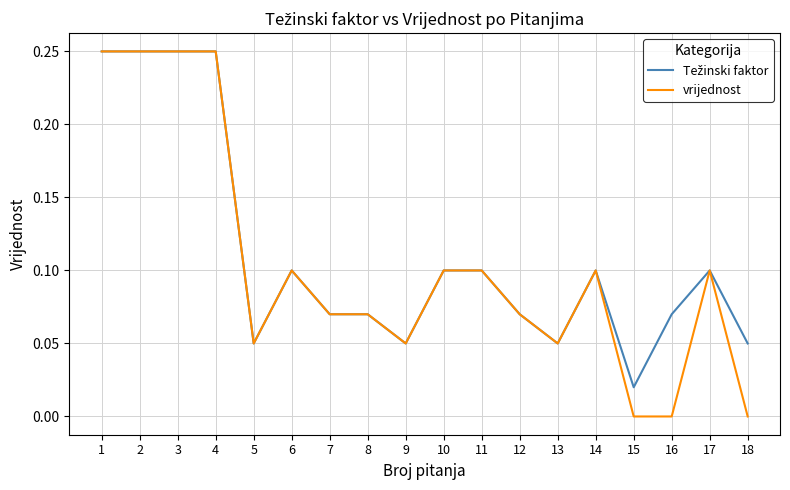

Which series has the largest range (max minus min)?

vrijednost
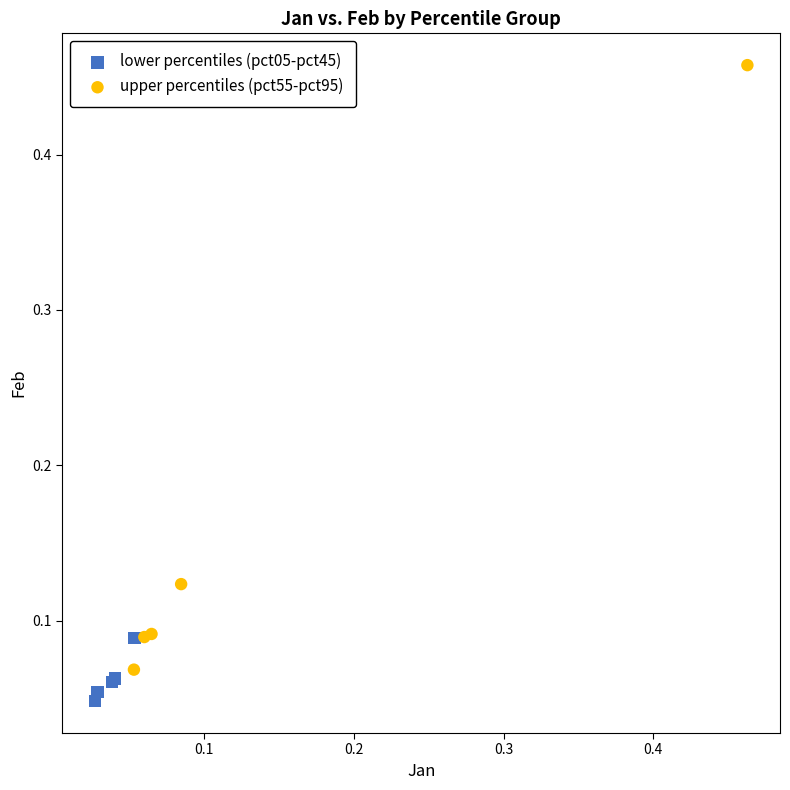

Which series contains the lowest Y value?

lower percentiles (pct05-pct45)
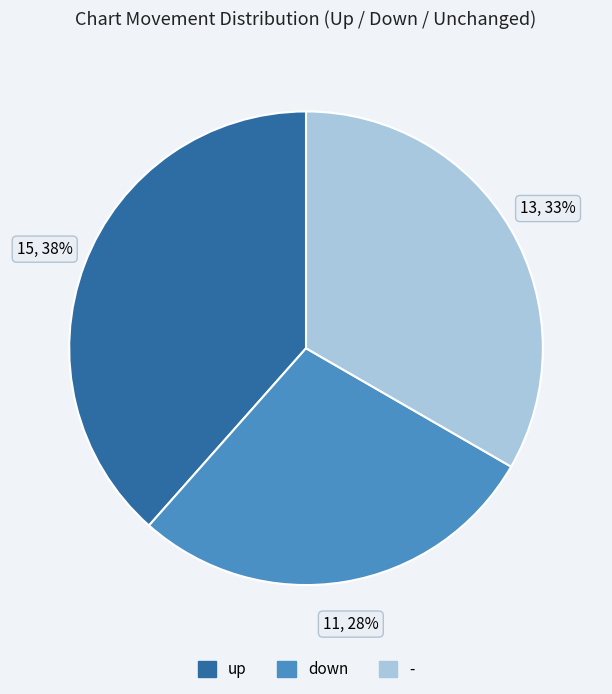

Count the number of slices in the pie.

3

================

JOB. Return every line of the data that contains the word "Which".

COMPLETED EXERCISE.
Which series has the largest range (max minus min)?
Which series contains the lowest Y value?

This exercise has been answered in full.